Depending on planetary orbits, colony ships and probes can take longer to reach their destinations. As time progresses, colonists will adapt to different atmospheres and after Earth is terraformed, secede from the player’s control (this event will also strand any of player’s ships that may be docked on those planets).

The game operates in a realistic manner, so moving from one Planet to the other can take several days, usually a month or two. So it’s best to plan ahead rather than just haphazardly hop from Planet to Planet. Once you build up other colonies in the solar system, the game really starts to come into its own as you try to keep your bases alive with supplies and other equipment.

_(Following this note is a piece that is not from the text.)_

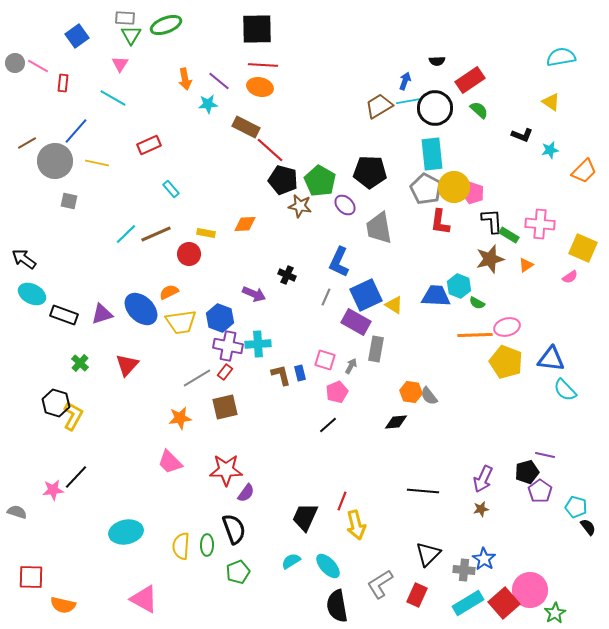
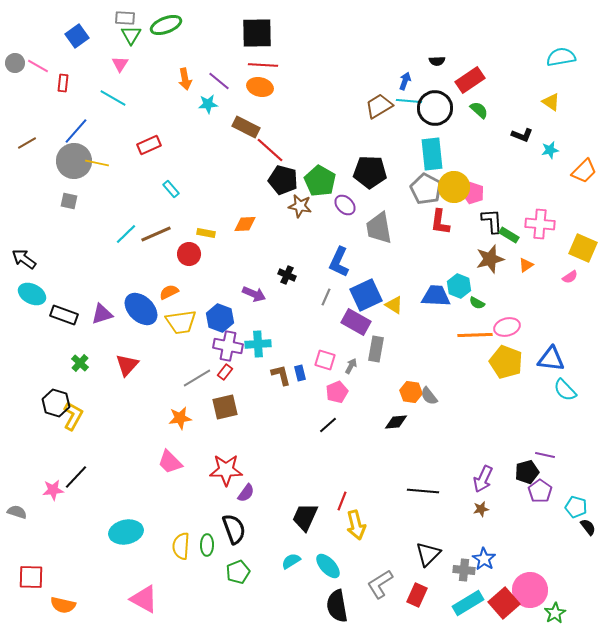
black square at (257, 29): moved 4 px down
cyan line at (409, 101): rotated 15 degrees clockwise
gray circle at (55, 161): moved 19 px right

Point and click play allows you to operate all functions necessary providing a more enhanced, thorough gaming experience. Sure it has its limitations, more so on when you are under attack (better use the joystick for this part), yet for the majority of the game, the control system ensures smoothness of gameplay, quick decision making and increases the amount of tasks you can perform. With it makes the learning curve tremendously fast, without it, I can only imagine how annoying and frustrating learning and progression would be.

With just once click you can point the cursor to zoom in on the solar system, zoom out of the solar system, you can forward time by an hour or by a day, you can open up a message bank bulletin board if you need to, you can see how many spaceships you have built, you can open up the data base to see what Planets and Moons you have explored and  you can also find out much, much, more; including your life support, your energy, your research, your defence, your resources and your production levels. Millennium is as much a classic for the use of it’s point and click as it is for its strategy and adventure.

Graphically it depicts space exploration, images of probes, your Moon Base, its essential equipment and all other items in an extremely life like manner. If I am going to want to be on a Moon Base then I sure want to be here, the graphics aren’t stupendously insanely cool, but I am not disappointed either as it’s recreation is very admirable and the gameplay and playability of the point and click more than make up for it.

I have read commentary that Millennium 2.2 is not very challenging, but the narrative and general management is very absorbing. I would disagree with the first part, especially as a first time player, because the game came with little detail in the instruction booklet, which was deliberately designed, so there was the first challenge –- you really didn’t know what some equipment was designed for, or could actually do. Atmosphere of the game has retained its appeal, especially with the terrific music by David Whittaker, which just happens to be Gustav Mahler – Adagietto from Symphony no. 5.

The Verdict:

Millennium 2.2 is one of those great strategy games, very progressive for it’s time and often overlooked at its release at just how good the game and its point and click design was.

Perhaps people found it rather too easy to play and complete, that’s not a negative to me. Games like this, you need to feel the exploration of space. Be able to venture forth to other Planets, settle colonies, mine the resources and that’s what Millennium 2.2 does so very well. A sequel was released two years later by Ian Bird, in 1991, called Deuteros: The Next Millennium.   Deuteros is set 800 years after the first game, once again a resource management game, much larger and harder than Millennium 2.2. So play this first before you play the sequel.  In 2006 Rick Blackwell and Steve Demuth only had three months to develop their very own Millennium 2.2 remake for the 2006 Retro Remakes competition, which is also worth checking out.